INSTRUCTIONS FOR THE TASK: Copy the items below word for word, leaving out the pictures.

DATA FOR REVIEW:
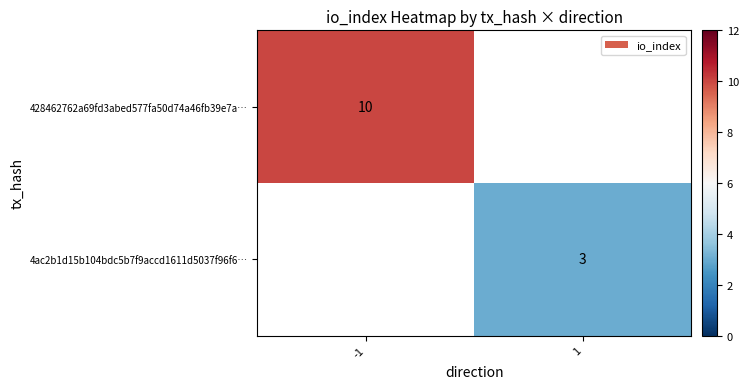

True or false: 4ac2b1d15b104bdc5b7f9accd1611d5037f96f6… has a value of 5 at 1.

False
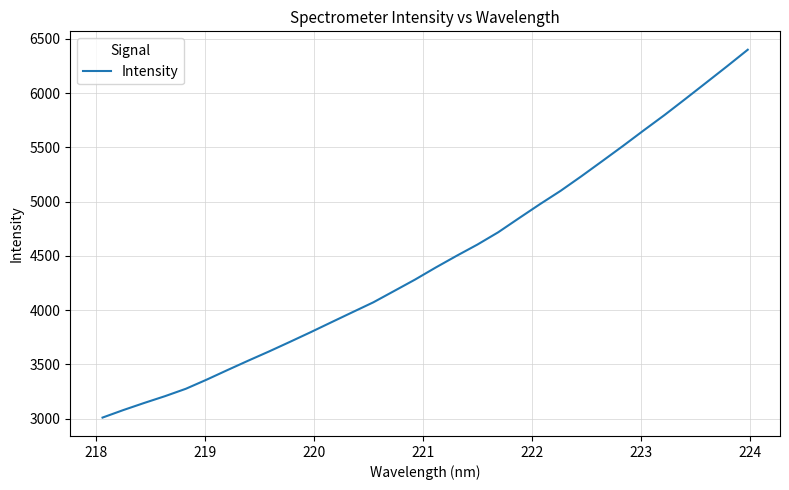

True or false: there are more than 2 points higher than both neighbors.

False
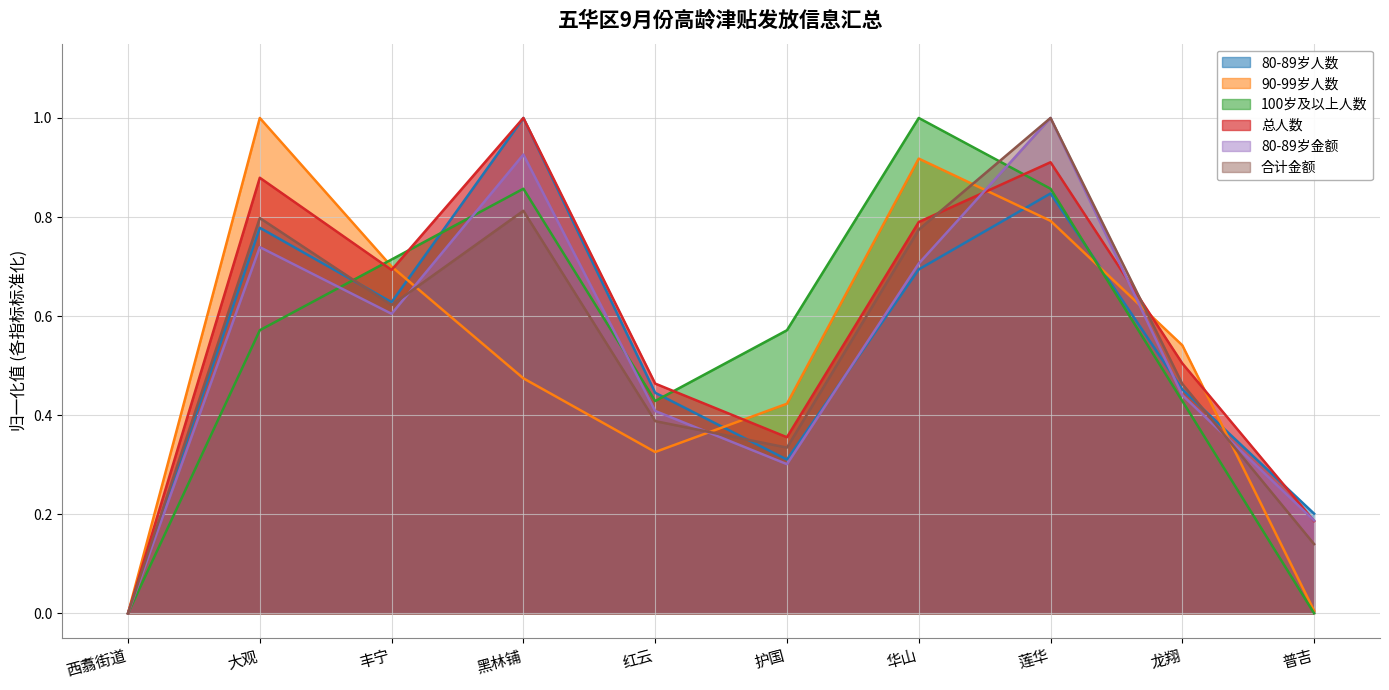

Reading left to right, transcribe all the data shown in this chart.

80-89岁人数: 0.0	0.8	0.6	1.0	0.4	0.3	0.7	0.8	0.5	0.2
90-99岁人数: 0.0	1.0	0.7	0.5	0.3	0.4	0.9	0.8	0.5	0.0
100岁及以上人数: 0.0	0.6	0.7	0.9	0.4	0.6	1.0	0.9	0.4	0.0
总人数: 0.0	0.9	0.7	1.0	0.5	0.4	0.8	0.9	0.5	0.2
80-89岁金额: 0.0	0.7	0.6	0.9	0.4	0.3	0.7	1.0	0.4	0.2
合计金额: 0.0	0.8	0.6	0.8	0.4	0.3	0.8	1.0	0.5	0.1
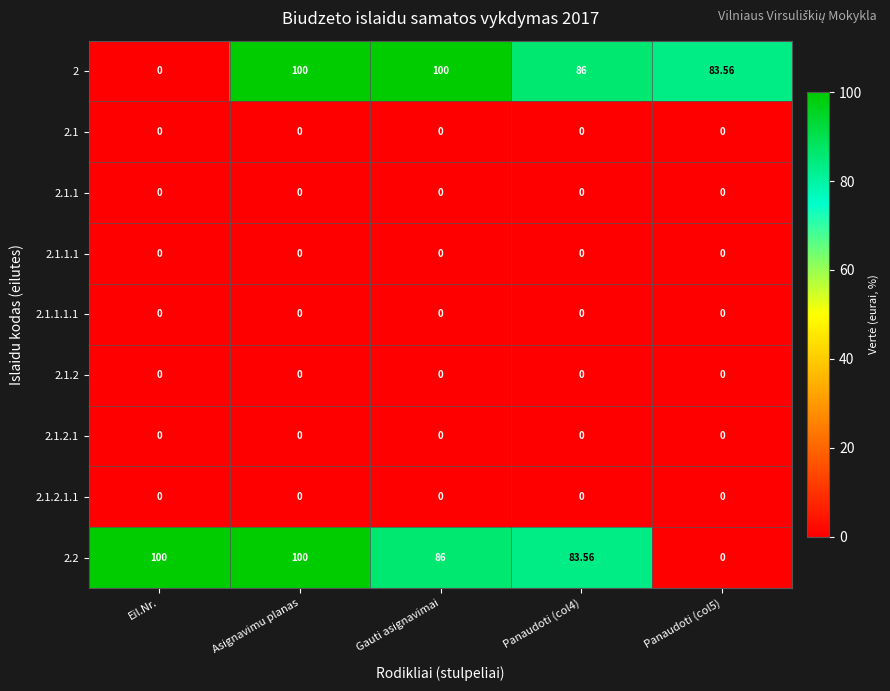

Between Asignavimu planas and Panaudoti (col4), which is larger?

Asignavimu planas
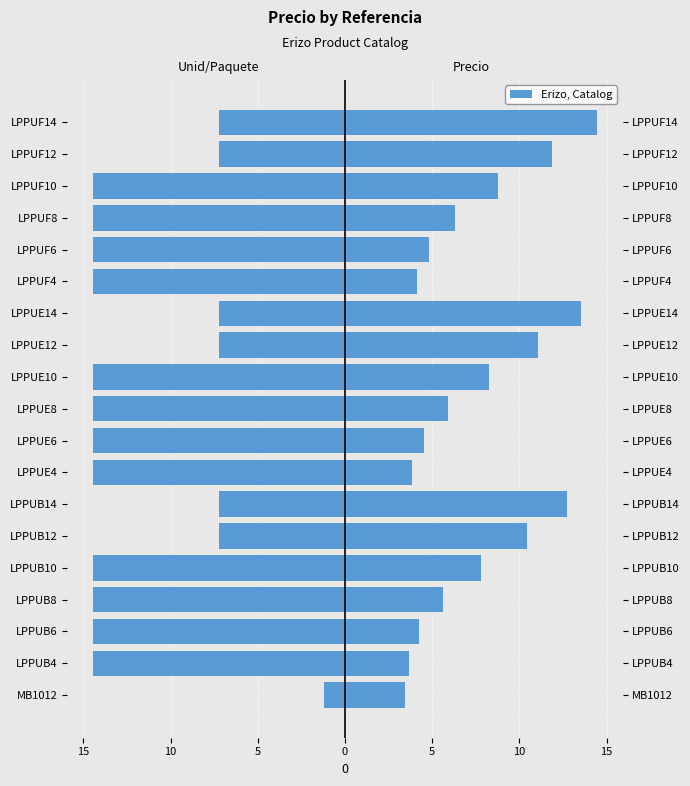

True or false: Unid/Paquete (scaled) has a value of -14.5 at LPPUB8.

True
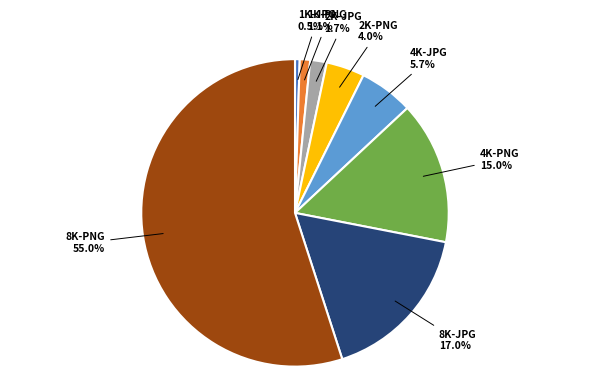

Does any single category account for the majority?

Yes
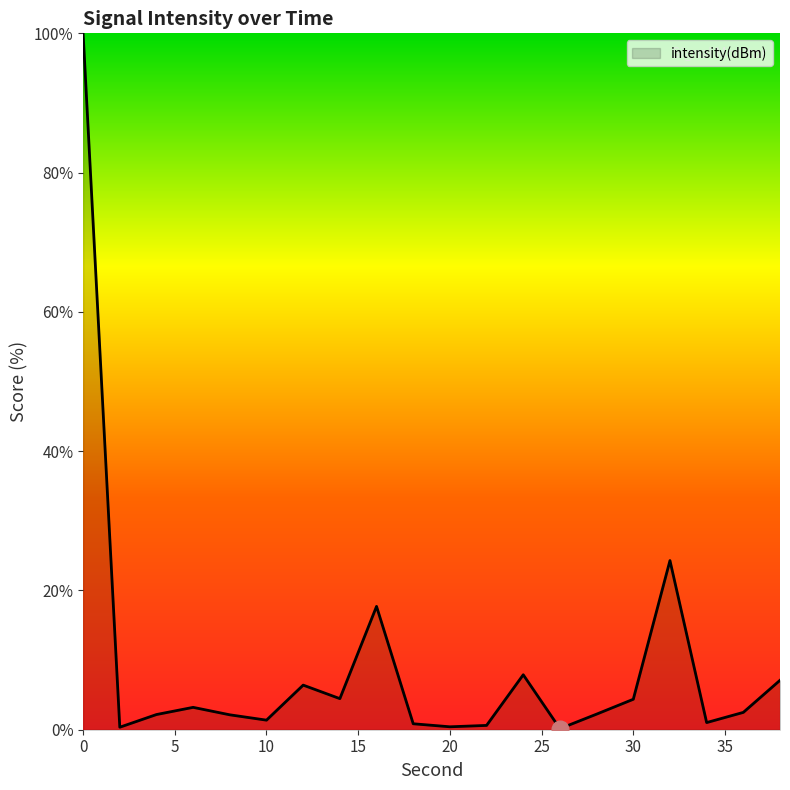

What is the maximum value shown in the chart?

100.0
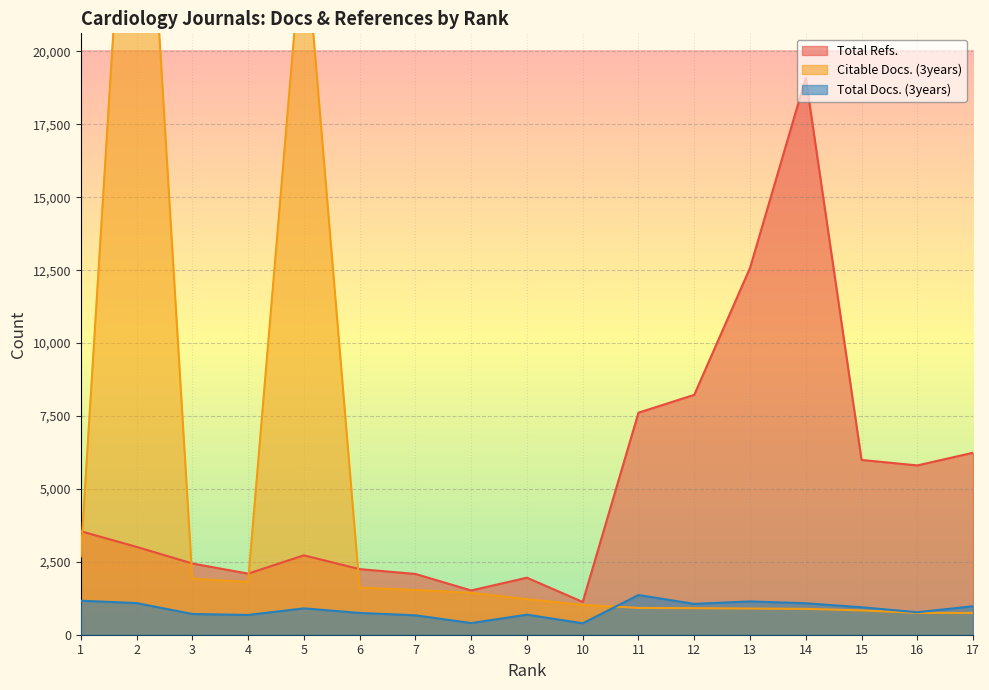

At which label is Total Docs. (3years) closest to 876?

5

RESPONSE BELOW:
True or false: 4ac2b1d15b104bdc5b7f9accd1611d5037f96f6… has a value of 5 at 1.

False

True or false: there are more than 2 points higher than both neighbors.

False

Reading left to right, transcribe all the data shown in this chart.

80-89岁人数: 0.0	0.8	0.6	1.0	0.4	0.3	0.7	0.8	0.5	0.2
90-99岁人数: 0.0	1.0	0.7	0.5	0.3	0.4	0.9	0.8	0.5	0.0
100岁及以上人数: 0.0	0.6	0.7	0.9	0.4	0.6	1.0	0.9	0.4	0.0
总人数: 0.0	0.9	0.7	1.0	0.5	0.4	0.8	0.9	0.5	0.2
80-89岁金额: 0.0	0.7	0.6	0.9	0.4	0.3	0.7	1.0	0.4	0.2
合计金额: 0.0	0.8	0.6	0.8	0.4	0.3	0.8	1.0	0.5	0.1

Between Asignavimu planas and Panaudoti (col4), which is larger?

Asignavimu planas

True or false: Unid/Paquete (scaled) has a value of -14.5 at LPPUB8.

True

Does any single category account for the majority?

Yes

What is the maximum value shown in the chart?

100.0

At which label is Total Docs. (3years) closest to 876?

5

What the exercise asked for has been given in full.